(Folha de S.Paulo) Depois de tornar-se o primeiro país do Cone Sul a descriminalizar o aborto, o Uruguai poderá, em breve, aprovar leis para legalizar a maconha e oficializar a união civil entre homossexuais.
Essas propostas, patrocinadas pelo presidente José “Pepe” Mujica, têm despertado a simpatia de setores liberais e de esquerda, que veem na nação meridional um exemplo para a América do Sul.
São decisões corajosas, não há dúvida, mas é preciso atentar para as peculiaridades uruguaias antes de concluir que sirvam para todos.
Trata-se, como se sabe, de um país pequeno, cuja população, de 3,4 milhões de habitantes, equivale à da zona leste da cidade de São Paulo. Diferentemente desta, porém, tem bom nível de educação e renda. O Uruguai ocupa o 48º lugar no ranking de desenvolvimento humano da ONU; o Brasil é o 84º.
Os vizinhos do sul possuem longa tradição secular e foram pioneiros em matéria de direitos civis.
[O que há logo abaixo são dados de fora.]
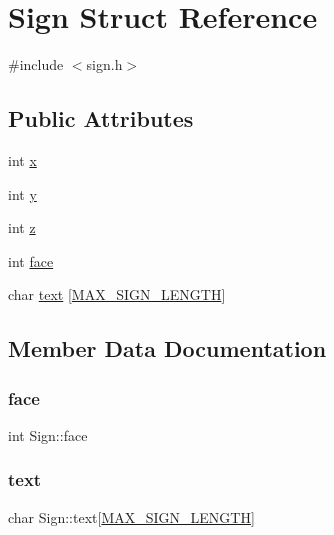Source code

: \hypertarget{structSign}{}\section{Sign Struct Reference}
\label{structSign}


{\ttfamily \#include $<$sign.\+h$>$}

\subsection*{Public Attributes}
\begin{DoxyCompactItemize}
\item 
int \hyperlink{structSign_a9672fe58fa3a1d75c9511fe8259eb4e6}{x}
\item 
int \hyperlink{structSign_afdd7a7b76acc62dfd45965caed37c3f3}{y}
\item 
int \hyperlink{structSign_a5eb6412ecae2da81951ffdf073a994ed}{z}
\item 
int \hyperlink{structSign_a5a5f53a409cd7ec36733fc80e6d25785}{face}
\item 
char \hyperlink{structSign_aa3053ca28e2fecc26cfbef7797da4646}{text} \mbox{[}\hyperlink{sign_8h_a710dbda73a9300c41fa70abbc375b912}{M\+A\+X\+\_\+\+S\+I\+G\+N\+\_\+\+L\+E\+N\+G\+TH}\mbox{]}
\end{DoxyCompactItemize}


\subsection{Member Data Documentation}
\mbox{\label{structSign_a5a5f53a409cd7ec36733fc80e6d25785}} 
\subsubsection{\texorpdfstring{face}{face}}
{\footnotesize\ttfamily int Sign\+::face}

\mbox{\label{structSign_aa3053ca28e2fecc26cfbef7797da4646}} 
\subsubsection{\texorpdfstring{text}{text}}
{\footnotesize\ttfamily char Sign\+::text\mbox{[}\hyperlink{sign_8h_a710dbda73a9300c41fa70abbc375b912}{M\+A\+X\+\_\+\+S\+I\+G\+N\+\_\+\+L\+E\+N\+G\+TH}\mbox{]}}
Lembre-se, a esse respeito, que o país aprovou o divórcio em 1907 e foi um dos primeiros nas Américas a conceder o voto às mulheres.
A influência da Igreja Católica sempre foi menor do que em outras ex-colônias espanholas. Ainda no século 19, depois da independência conquistada em 1828, prosperaram ideias anticlericais e surgiram medidas como a remoção de crucifixos de hospitais e a obrigação do casamento civil antes do religioso. O ensino de religião foi proibido nas escolas públicas, e a Constituição de 1918 já consagrava a separação entre Igreja e Estado.
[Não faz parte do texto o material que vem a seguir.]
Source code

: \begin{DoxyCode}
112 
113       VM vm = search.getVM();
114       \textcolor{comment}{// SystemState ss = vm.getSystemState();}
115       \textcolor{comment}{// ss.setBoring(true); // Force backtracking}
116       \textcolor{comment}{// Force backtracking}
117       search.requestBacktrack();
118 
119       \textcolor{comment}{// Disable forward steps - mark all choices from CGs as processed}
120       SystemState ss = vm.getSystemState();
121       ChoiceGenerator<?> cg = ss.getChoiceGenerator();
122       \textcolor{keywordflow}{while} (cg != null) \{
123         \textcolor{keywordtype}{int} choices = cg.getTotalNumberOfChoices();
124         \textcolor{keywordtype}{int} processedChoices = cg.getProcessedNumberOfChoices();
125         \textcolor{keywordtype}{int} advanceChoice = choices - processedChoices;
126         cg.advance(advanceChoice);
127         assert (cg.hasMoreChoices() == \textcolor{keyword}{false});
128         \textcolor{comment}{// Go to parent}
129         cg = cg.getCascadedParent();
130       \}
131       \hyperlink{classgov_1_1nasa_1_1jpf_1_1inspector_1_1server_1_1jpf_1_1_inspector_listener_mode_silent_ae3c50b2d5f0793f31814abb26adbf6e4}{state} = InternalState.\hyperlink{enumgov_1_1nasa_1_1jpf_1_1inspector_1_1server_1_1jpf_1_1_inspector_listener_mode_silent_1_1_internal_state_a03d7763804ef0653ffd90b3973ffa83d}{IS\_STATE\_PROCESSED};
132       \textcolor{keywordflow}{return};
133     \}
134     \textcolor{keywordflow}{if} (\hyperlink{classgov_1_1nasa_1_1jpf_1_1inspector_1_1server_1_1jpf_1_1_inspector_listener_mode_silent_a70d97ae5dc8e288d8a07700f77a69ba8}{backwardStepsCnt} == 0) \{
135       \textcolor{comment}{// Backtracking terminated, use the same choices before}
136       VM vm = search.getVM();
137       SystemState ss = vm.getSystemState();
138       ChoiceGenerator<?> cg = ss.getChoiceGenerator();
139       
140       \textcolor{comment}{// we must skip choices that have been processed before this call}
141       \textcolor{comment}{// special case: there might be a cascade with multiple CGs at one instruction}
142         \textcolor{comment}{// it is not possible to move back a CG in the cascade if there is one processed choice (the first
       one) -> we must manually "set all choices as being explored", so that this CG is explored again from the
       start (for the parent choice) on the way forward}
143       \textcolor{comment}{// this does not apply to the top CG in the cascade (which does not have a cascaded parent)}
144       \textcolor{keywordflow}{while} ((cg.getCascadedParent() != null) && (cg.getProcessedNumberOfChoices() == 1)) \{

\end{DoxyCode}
Do ponto de vista demográfico, também assumiu precocemente feições de país desenvolvido. No fim da década de 1920, já começava a transitar para um quadro de estabilização das taxas de natalidade e mortalidade.
Essas características permitem ao Uruguai ser uma espécie de laboratório liberal na região. É prudente, todavia, acompanhar os desdobramentos dessas medidas, que têm aspectos problemáticos.
No caso da lei do aborto, por exemplo, a exigência de que as mulheres se submetam ao crivo de três especialistas e passem por um período de “reflexão”, além de discutível, parece difícil de ser cumprida. Além disso, há médicos que reivindicam o direito de recusar o procedimento por objeção de consciência.
Por fim, um referendo poderia dar mais solidez à decisão -e já há pressões políticas nesse sentido.
Quanto à legalização da maconha, a ideia de estatizar o plantio e a distribuição soa extravagante e precisa ser testada para que se possa formar um juízo definitivo.